As I watched the chooks eat I became aware of the fuss next door, living children running through the previously abandoned house. I was in pyjamas. My feet were bare and the earth was cold. The horse float had disappeared. An extraordinary vehicle was now parked inside the cavernous open-sided shed.

I did not rush at my neighbours like a lunatic. I dressed as normal, in checked tweed gardening clothes and gumboots. I bumped the wheelbarrow off the front verandah and trundled out onto the street to collect whatever cow manure had been dropped by the beasts on their way to the sale yards. Back home, I cut a cauliflower. I collected what eggs my hens had laid for me. I took in my belt another notch. I washed the eggs and placed them in the remnants of my marriage, a chipped enamelled colander. I would not deliver this gift like a stranger, by walking down the driveway. Instead I used the vine-entangled gate in the side fence, a monument to the old friendship between a barber (whose estate owned my house) and the panelbeater who had become a landlord.

I was startled to confront a miniature boy and girl playing amongst the wild mint. They had found a fresh hen’s egg, evidence my chooks were in the habit of trespassing. Perhaps I spoke to them, perhaps not. I turned to the former panelbeater’s open-sided shed, a pavilion really, stretched across the back of the property. There, wrapped in shadow, was the vehicle: a two-tone Ford Customline. Of course I did not know the brand quite yet but it was so new and shiny that it contained an entire sky—towering white cumulus—in its bulbous fenders.

I could hear the voices of a man and woman, also the song of cooling metal.

“Hang on.”

“No, the other one.”

They might have been doing the dishes, she washing, he drying, at the kitchen sink.

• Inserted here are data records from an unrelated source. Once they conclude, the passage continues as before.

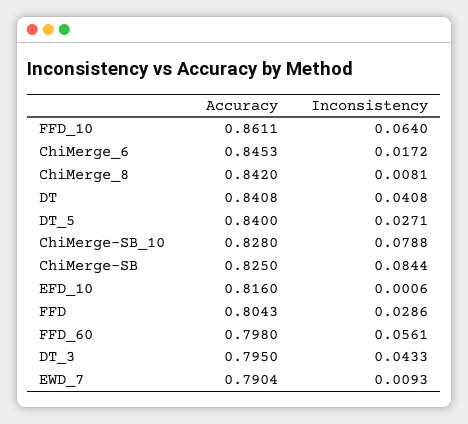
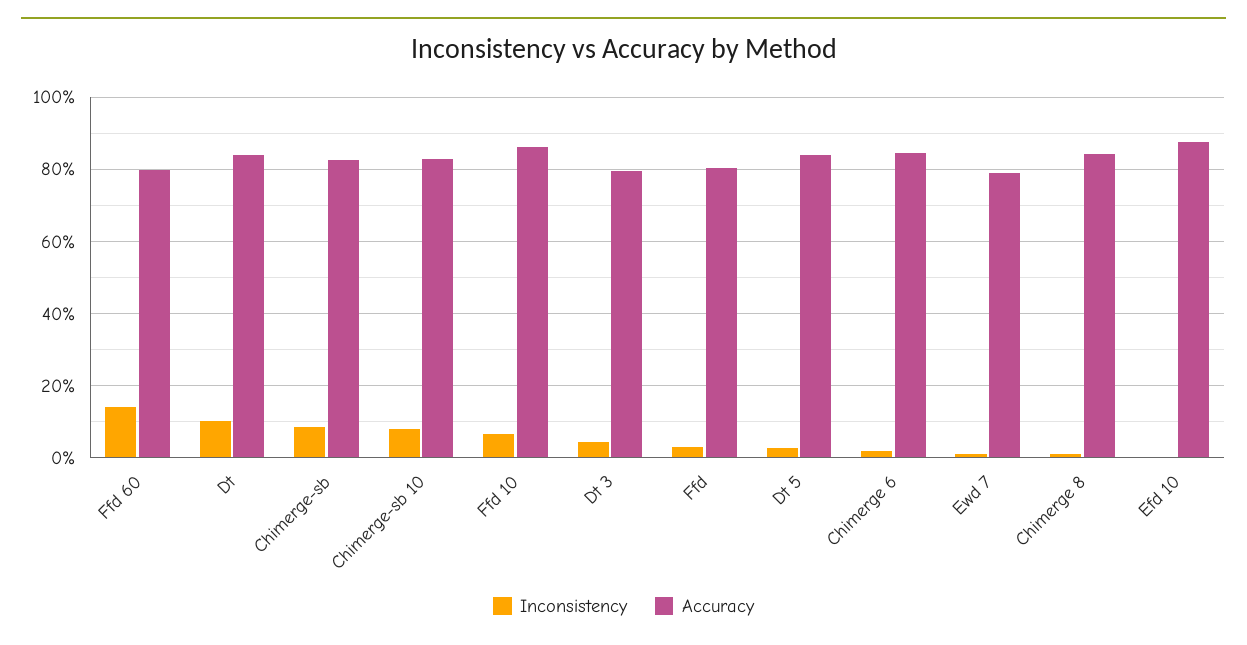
  {
    "Accuracy": {
      "FFD_10": 0.8611,
      "ChiMerge_6": 0.8453,
      "ChiMerge_8": 0.842,
      "DT": 0.8408,
      "DT_5": 0.84,
      "ChiMerge-SB_10": 0.828,
      "ChiMerge-SB": 0.825,
-     "EFD_10": 0.816,
+     "EFD_10": 0.88,
      "FFD": 0.8043,
      "FFD_60": 0.798,
      "DT_3": 0.795,
      "EWD_7": 0.7904
    },
    "Inconsistency": {
      "FFD_10": 0.064,
      "ChiMerge_6": 0.0172,
      "ChiMerge_8": 0.0081,
-     "DT": 0.0408,
+     "DT": 0.1,
      "DT_5": 0.0271,
      "ChiMerge-SB_10": 0.0788,
      "ChiMerge-SB": 0.0844,
      "EFD_10": 0.0006,
      "FFD": 0.0286,
-     "FFD_60": 0.0561,
+     "FFD_60": 0.14,
      "DT_3": 0.0433,
      "EWD_7": 0.0093
    }
  }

I was drawn inevitably towards the automobile. I called first good morning and then coo-ee. Then I was inside the shed which had become the home of pigeons with alarming wings. Then came another awful noise, like a filing cabinet dragged across a concrete floor and there they were shooting out from under the Ford, the astonishing pair clad in faded coveralls, lying flat on mechanic’s trollies, icons with bright silver spanners in their hands.

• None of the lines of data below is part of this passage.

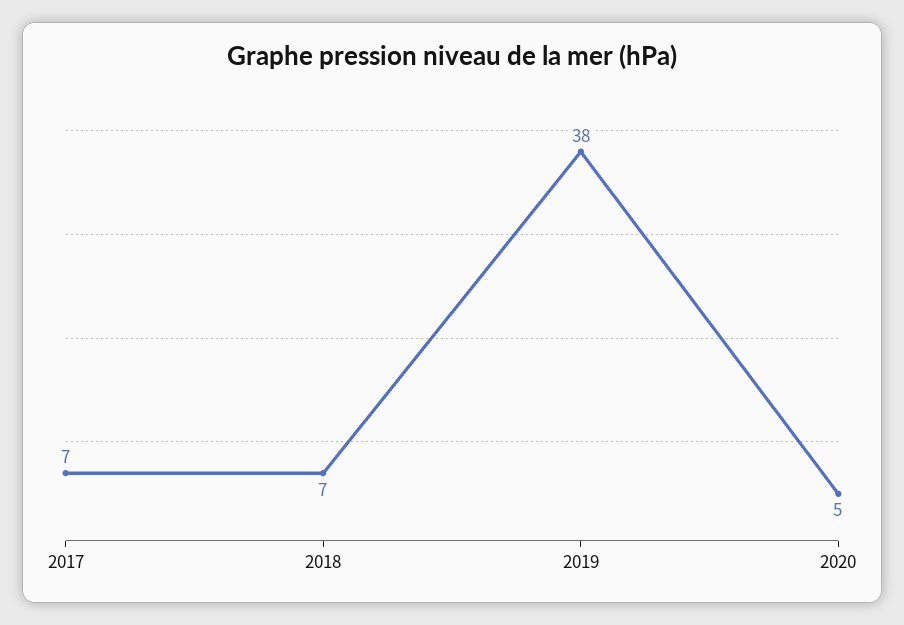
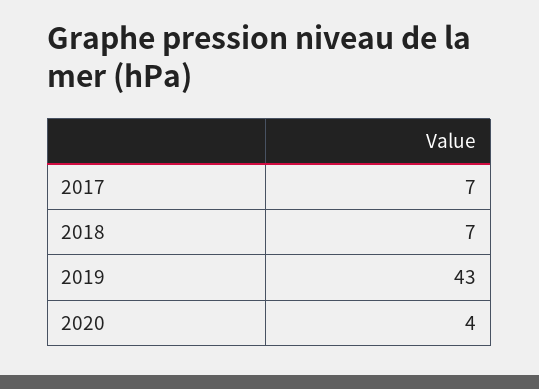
  {
    "2017": 7,
    "2018": 7,
-   "2019": 38,
+   "2019": 43,
-   "2020": 5
+   "2020": 4
  }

Mister must have been five foot two and she even smaller. Missus’s hair was so tousled and curling she might have been, had not all the other evidence been so much to the contrary, a boy. Her husband’s complexion was smooth and glowing, he could have been a girl. Yet to talk of boys and girls is to miss the point. The new arrivals stared at me and I somehow understood that they, being visions, were not required to speak.

I am Willie Bachhuber, I said, for the war was less than ten years over, and it was best to get the German business finished with at once.